Doktor Irwan

Foto : FB DI - Dahlan Iskan--

Memang banyak pihak yang menuliskan gelar itu di depan nama saya. Di banyak forum. Saya sering minta agar jangan sebut gelar itu. Sesekali tidak sempat melakukannya.

Maka saya memahami kalau Pak Irwan Hidayat juga gundah. Saran saya: terima saja. Pak Irwan layak mendapat kehormatan itu. Lebih layak daripada saya.

Kebetulan saya pernah diminta menjadi editor buku mengenai Pak Irwan dan Jamu Sido Muncul. Saya mau.

Saya tertarik pada begitu banyak kiat yang ditemukannya. Itu bukan kiat-kiat biasa. Itu kiat-kiat kelas berat yang untuk menemukannya harus lewat perenungan yang dalam.

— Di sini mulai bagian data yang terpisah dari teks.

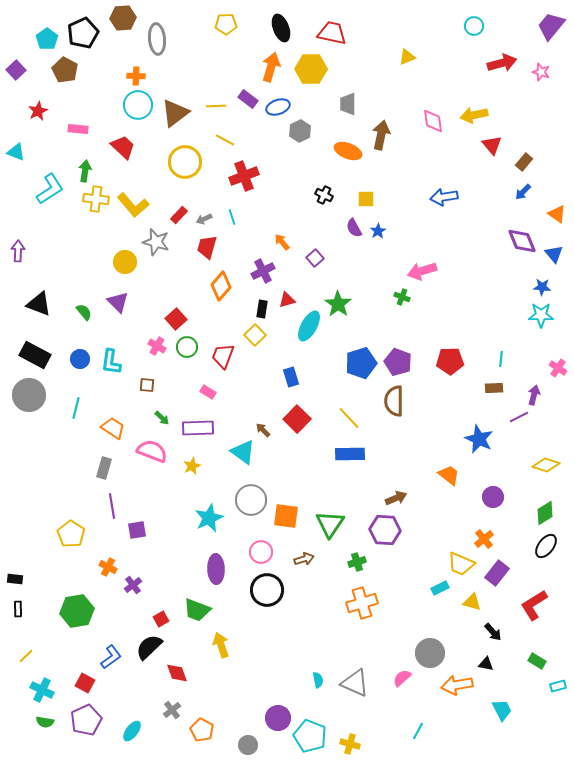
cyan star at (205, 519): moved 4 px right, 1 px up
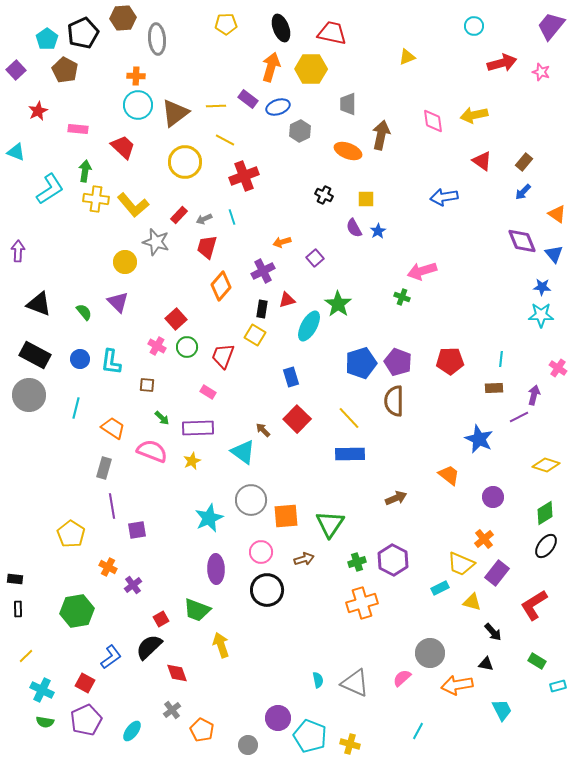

Saya pun membaca seluruh isi draf buku itu. Menarik. Lalu mengeditnya. Saya selesaikan itu dalam satu minggu.

Saya sudah lupa itu tahun berapa. Rasanya di masa Covid-19. Lalu saya tunggu-tunggu: kok tidak ada kabar buku tersebut sudah diterbitkan. Lalu saya tanya mengapa.

"Saya sungkan. Masak sekelas saya menerbitkan buku," jawabnya.

Begitulah Irwan Hidayat. Sangat rendah hati. Sederhana. Termasuk dalam caranya berpakaian. Serba sungkan. Serba merendah.

Rupanya ia takut kalau sudah bergelar doktor harus lebih sering pakai dasi dan sepatu mengilap.

Buku, dasi, gelar doktor HC, sebenarnya tidak diperlukan oleh orang seperti Irwan Hidayat. Yang ia perlukan adalah pikiran-pikiran baru agar jamu Jawa tetap relevan di zaman farmasi.

Di situlah karya terbesar Irwan Hidayat: menemukan cara menyejajarkan jamu dengan farmasi. Termasuk dalam teknologi processing-nya.

Itulah sebabnya saya melihat gelar tersebut boleh diterima. Yang lebih saya inginkan: agar buku yang saya edit tersebut segera diterbitkan.

Orang harus tahu bagaimana Irwan Hidayat menemukan karya penting itu. Cara baru itu. Yang tidak mudah ditemukan oleh doktor beneran sekali pun.

Mungkin buku itu bisa diterbitkan bersamaan dengan penerimaan gelar doktor HC tanggal 13 November pagi ini.

Sekaligus bisa jadi pertanggungan jawab ilmiah: tepat atau tidak Irwan Hidayat mendapatkan gelar doktor kehormatan tersebut.